On Mon, Apr 4, 2016 at 6:25 PM, Tejun Heo <tj@kernel.org> wrote:
> Hello,
>
> On Mon, Apr 04, 2016 at 03:50:54PM -0700, Parav Pandit wrote:
>> 2nd advantage is, it allows avoiding lot of rework, in bundling kernel
>> modules with different kernel versions. So it is certainly valuable
>> feature with almost nil complexity cost of code or memory that solves
>> two problems with approach.
>> If there two kernel versions with different type of resources and
>> kernel modules with different resources, it gets ugly to maintain that
>> kind of compatibility using compat.h. This approach avoid all such
>> cases.
>
> Is it actually customary to have rdma core module updated more
> frequently separate from the kernel?  Out-of-tree modules being
> updated separately happens quite a bit but this is an in-kernel
> module, which usually is tightly coupled with the rest of the kernel.
>
Yes.
rdma core module is compiled as kernel module.
Its often updated for new features, fixes.
So kernel version can be one but RDMA core module(s) get updated more
frequently than kernel.

>
> I don't remember the details well but the code was vastly more complex
> back then and the object lifetime management was muddy at best.  If I
> reviewed in a contradicting way, my apologies, but given the current
> code, it'd be better to have objects creation upfront.

Do you mean,
try_charge() should
lock()
run loop to allocate in hierarchy, if not allocated.
run loop again to charge.
unlock()

If so, I prefer to run the loop once.

If you mean, objects creating upfront when cgroup is created, or when
device is created - than we have talked of that approach in past, that
its more complex than what is being done today. I would certainly want
to avoid that in this patch as above approach has two advantages.
(a) its simpler
(b) doesn't require extra parent pointer, which is already available from cgroup

>
>> > So, with each pool linking to its parent, instead of looking up at
>> > each level, it can just follow ->parent recursively.
>>
>> No.
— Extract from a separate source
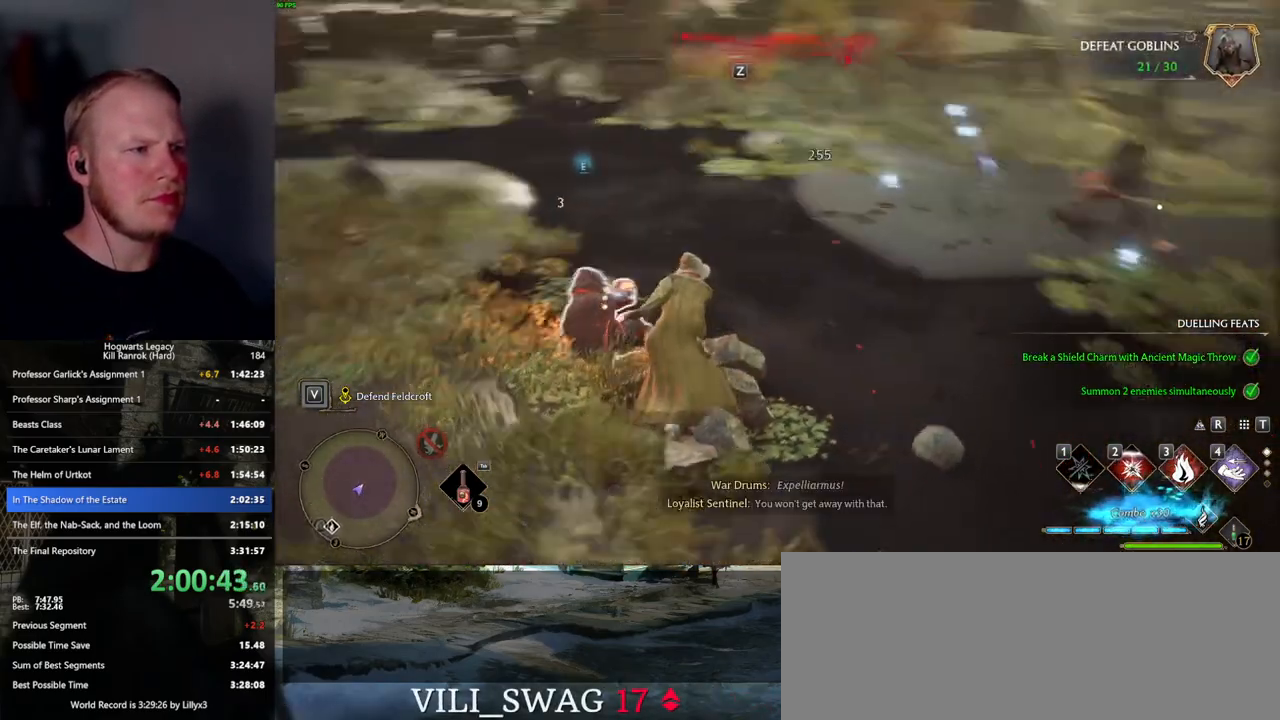
{"keys": ["w"], "mouse": [], "events": [[84, "space", "down"], [234, "space", "up"], [317, "shift_l", "down"], [450, "shift_l", "up"]]}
Lookup is being done for the rpool for that device and not the cgroup.
>> doing recursively using ->parent would require additional pointer of
>> rpool type to be maintained which is not necessary because we already
>> have cgroup level parent.
>
> Yes, I meant adding pool->parent field.  Hierarchical operations
> become far simpler with the invariant that parent always exists.

>
>> Adding ->parent would make it little faster compare to traversing 1 to
>> 4 node entry list. However this is not hot path, so keeping existing
>> code to traverse is more desirable than adding ->parent of rpool type,
>> which also saves memory for large number of cgroup instances.
>
> It isn't necessarily about speed.  It makes clear that the parent
> always should exist and makes the code easier to read and update.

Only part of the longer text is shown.